Devotional/Discussion thought of the day… and please discuss!

“You need interior life and doctrinal formation. Be demanding on yourself! As a Christian man or woman, you have to be the salt of the earth and the light of the world, for you are obliged to give good example with holy shamelessness. The charity of Christ should compel you. Feeling and knowing yourself to be another Christ from the moment you told him that you would follow him, you must not separate yourself from your equals—your relatives, friends and colleagues—any more than you would separate salt from the food it is seasoning. Your interior life and your formation include the piety and the principles a child of God must have, to give flavour to everything by his active presence there. Ask the Lord that you may always be that good seasoning in the lives of others.” (1)

Over the centuries, one of the great issues for the church is how to encourage spiritual growth in the people of God.  How to get encourage them to live lives filled with prayer and worship and both meditation on God’s word, and the indepth study of it.   There is no doubt to the benefit of such interaction with God and His word, yet how do we do it?  Add to this the theological discussion about the proper use of God’s law and gospel, and the issue gets further complicated.  We have been told – and can make the case for from scripture, that we aren’t supposed us Law (rules with threats of active or passive punishment/reward) to motivate behavior within the church, but rather – receiving the incredible grace of God should result in our actions changing – as God works the change in us.

This is true not only for private spiritual disciplines like prayer, meditation, devotional study, and being involved in gatherings with other believers, but also things like evangelism, serving the needy…

The above quote is walking on the fence – primarily because of how people read the word “obliged”.  If obliged is read as to mean you are blessed if you do, damned if you do not, then it becomes law.  THe problem with using the law to motivate the behavior that should be natural to a Christian is that compliance is achieved through fear or greed – the positive or negative reward is why the act is being done.  (Some would say – at least its being done – and the ends justify the means.)  That form of compliance is often short-lived as well – for the reward diminishes over time, and what was once done with enthusiasm and excitement fades.  (This btw is why I believe when the end result of becoming a Christian is the “reward of heaven”, people will soon lose interest – becoming a Christian is about Who we are in heaven with, and Who walks with us here)

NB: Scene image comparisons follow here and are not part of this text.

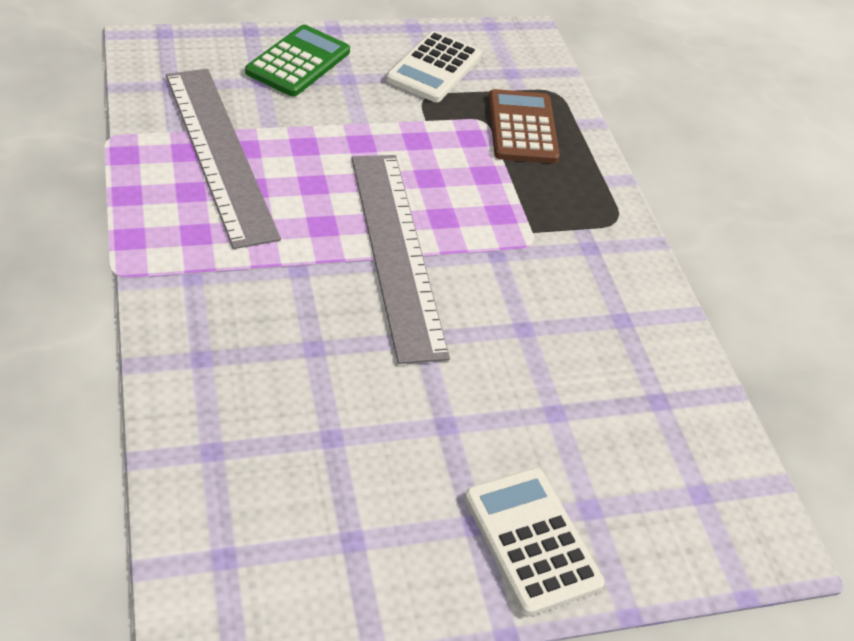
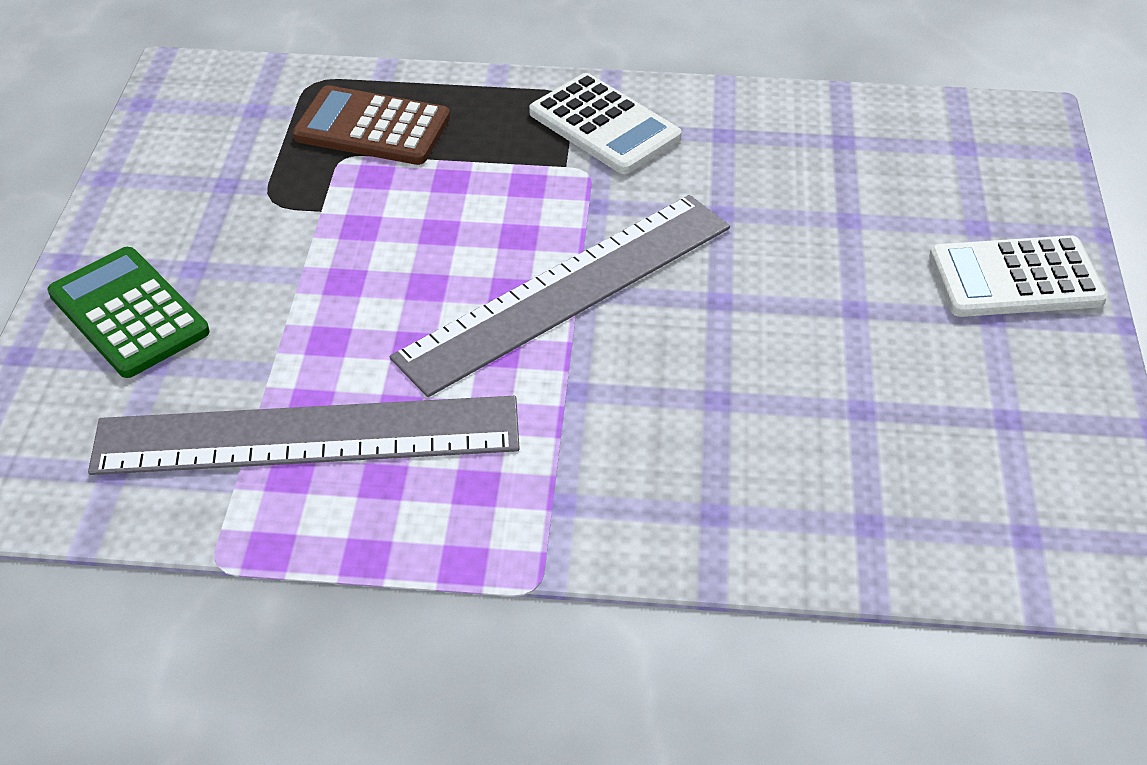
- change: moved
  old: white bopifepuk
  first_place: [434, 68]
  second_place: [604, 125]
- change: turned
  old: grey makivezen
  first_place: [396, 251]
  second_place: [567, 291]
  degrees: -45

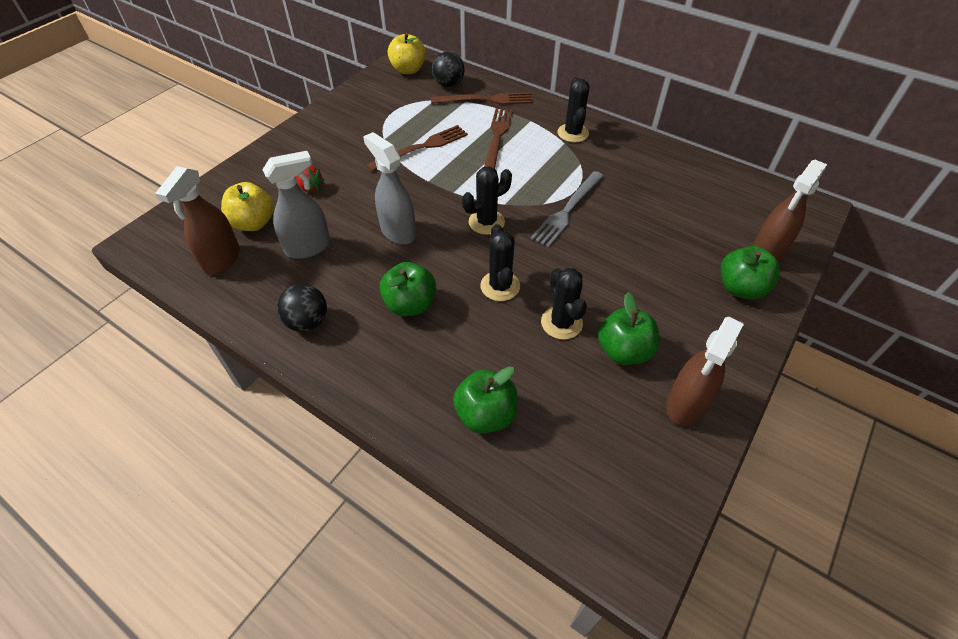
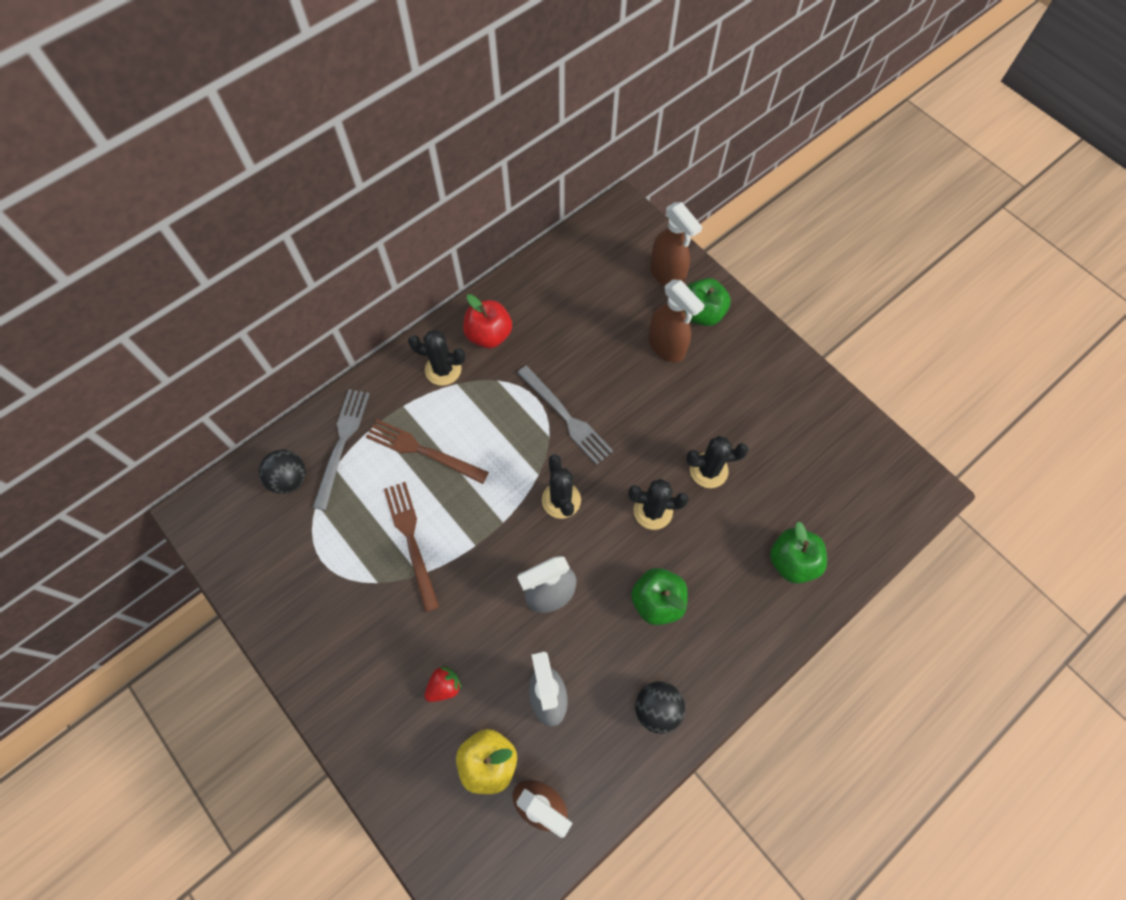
- change: removed
  old: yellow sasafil
  first_place: [408, 70]
- change: recoloured
  old: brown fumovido
  new: grey fumovido
  first_place: [485, 100]
  second_place: [342, 443]
- change: removed
  old: green sasafil
  first_place: [623, 351]
- change: moved
  old: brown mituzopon
  first_place: [685, 404]
  second_place: [667, 347]
- change: added
  new: red sasafil
  second_place: [489, 335]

But if obliged is something different – an inner compelling to love as a reaction to love, if Christ’s charity to us, to humanity is so overwhelming as it is, then we are compelled the same way a piece of wood is swept away by a river’s current – and the discipline is something internal, natural, the norm, not the goal.   The spiritual growth simply becomes part of us, as we are swept along in Christ – the disciplines become part of who we are, rather than what we do.

Yet that still begs the question – how do we introduce these things to the new believer, how do we encourage and train, guide and pastor people, and indeed fellow pastors, in such beneficial and grace filled things. And how do we encourage it in our “mature” believers, those who have done without for so long, yet see themselves as “faithful”.  How do we encourage and teach this to those who see no great need for indepth prayer and meditation?

How do we cause them to fall into the river of Christ’s charity and become swept into a life, lived fully in relationship, interacting with God, not just on Sunday morning (or the occaisonal Sunday Morning..) but as part of their life…

For that matter – how do leaders find the motivation to let Christ sweep us away..?

 

(1)  Escriva, Josemaria (2011-01-31). The Forge (Kindle Locations 1722-1730). Scepter Publishers. Kindle Edition.